What makes something a weed?

On a gardening show yesterday, this guy shows a table full of potted plants. Most of them are green leafies, and looked pretty much to me like any other houseplants. One of them even had little flowers, sort of “baby’s breath” type flowers. Lo and behold, it turns out that he is talking about weeds! All these plants are pests, and he starts telling how to kill each one.

Huh? I had always thought of weeds as those green, leafless sticks that look sort of like wheat stalks, but in general have no aesthetically redeeming characteristics. So, why is the handsome plant with the little flowers a weed?

As told to me by an old greenskeeper “Anything that appears on your lawn that you don’t want there is a weed.”

Benlormat has it spot on. Although various definitions of weeds are floating around by far the most widely accepted one, and the only one that works, is “a plant where it is not wanted”.

And it really is that simple. Far from being plants with no redeeming characteristics many of the world’s worst weeds are plants of great beauty. It was there attractiveness that led people to move them from their natural environment in the first place, and in many cases once they had been moved they rapidly became weeds.

However weeds can also be indigenous to an area. Most of the world’s weeds fall into that category. An oak tree in a wheatfield is indisputably a weed, which is why so much effort was spent eliminating them before cultivation.

And as you can see there are various categories of weeds. There are economic weeds such as the weeds that compete with commercial crops and cost money in a very direct sense. There are environmental weeds like the punkwood invading the everglades that don’t cost money directly but that destroy the ecological value of land. There are aesthetic weeds like crabgrass that are unwanted simply because they are considered unattractive. There are medical weeds like poison ivy that are unwanted because they pose a physical risk to people or animals. There are also several other possible classes of weeds that don’t fit neatly into any of those categories.

The simple fact that a plant is attractive doesn’t in any way stop it form being a weed. An attractive plant can even manage to be an aesthetic weed, as odd as that might seem. While baby’s breath might seem pretty in isolation I’m sure you would think differently if your entire lawn were choked with it.

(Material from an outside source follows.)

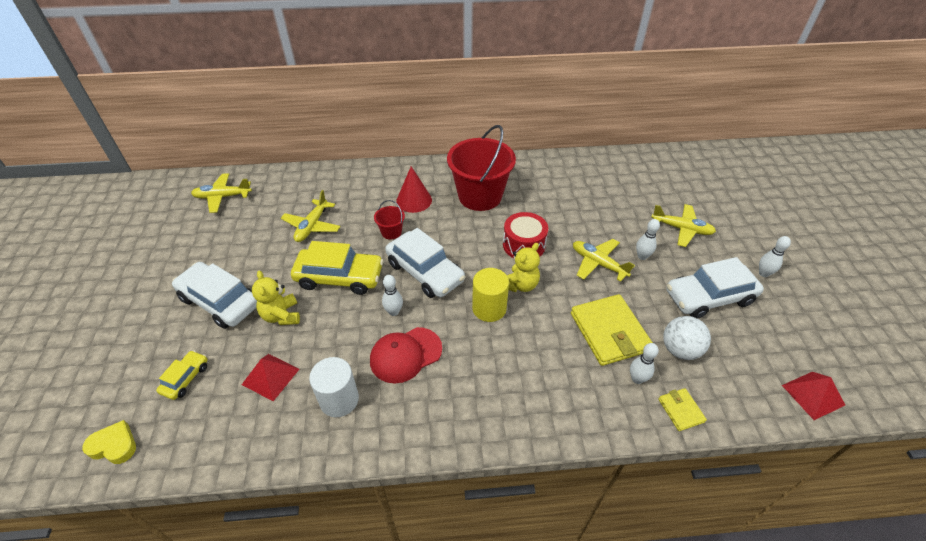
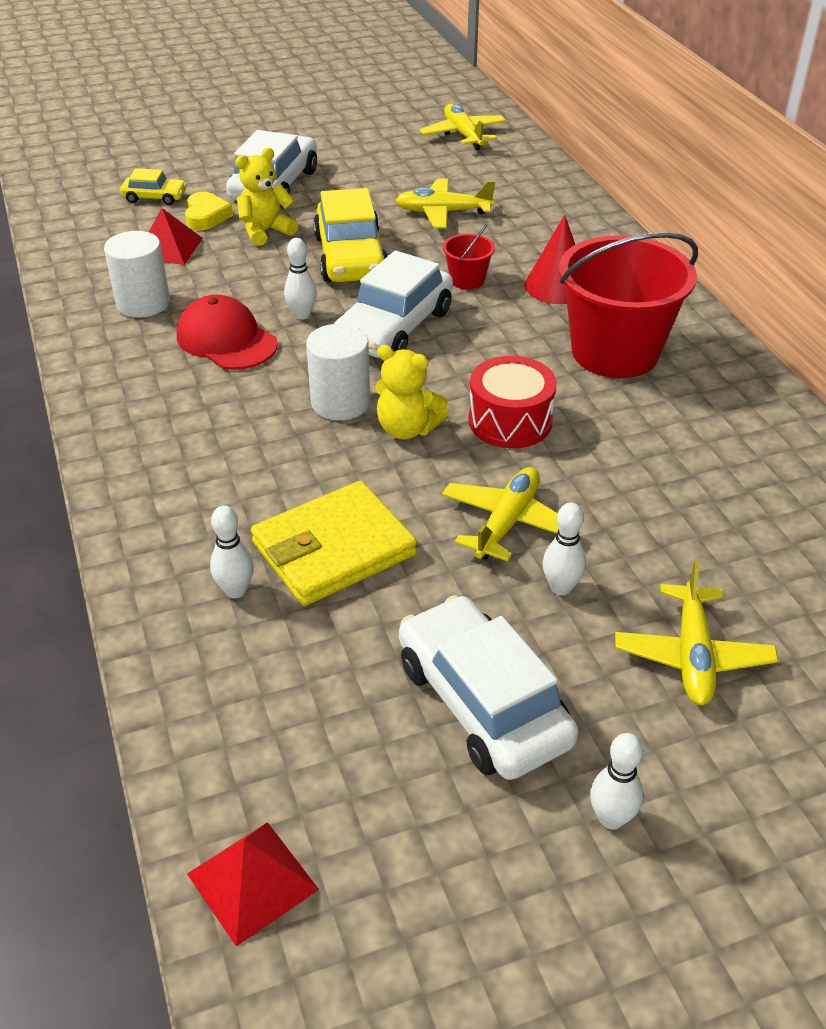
camera: 75 degrees right, 5 degrees down
yellow heart [82,420,136,464] -> yellow heart moved to [185,192,233,230]
yellow cylinder [472,268,509,322] -> white cylinder [306,324,370,420]
yellow wallet [658,388,707,431] -> none
white ball [663,316,711,360] -> none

The usual cliché is ‘any plant that grows somewhere that the gardener doesn’t want it is a weed’ (or something like that), so potatoes could be considered weeds if they grow from leftover tubers, in the middle of this year’s carrots.

However, the general characteristics of ‘problem’ weeds would be; fast, persistent or invasive growth, a tendency to choke other plants, prolific reproduction, unattactive appearance or thorns/spines etc.

There is no botanical disticntion though; ultimately, all garden plants are derived from wild ancestors; some through a process of intensive cultivation, but some with little or no change from their wild counterparts.

One man’s ‘invasive creeping weed’ can very easily be another’s ‘ideal ground cover’.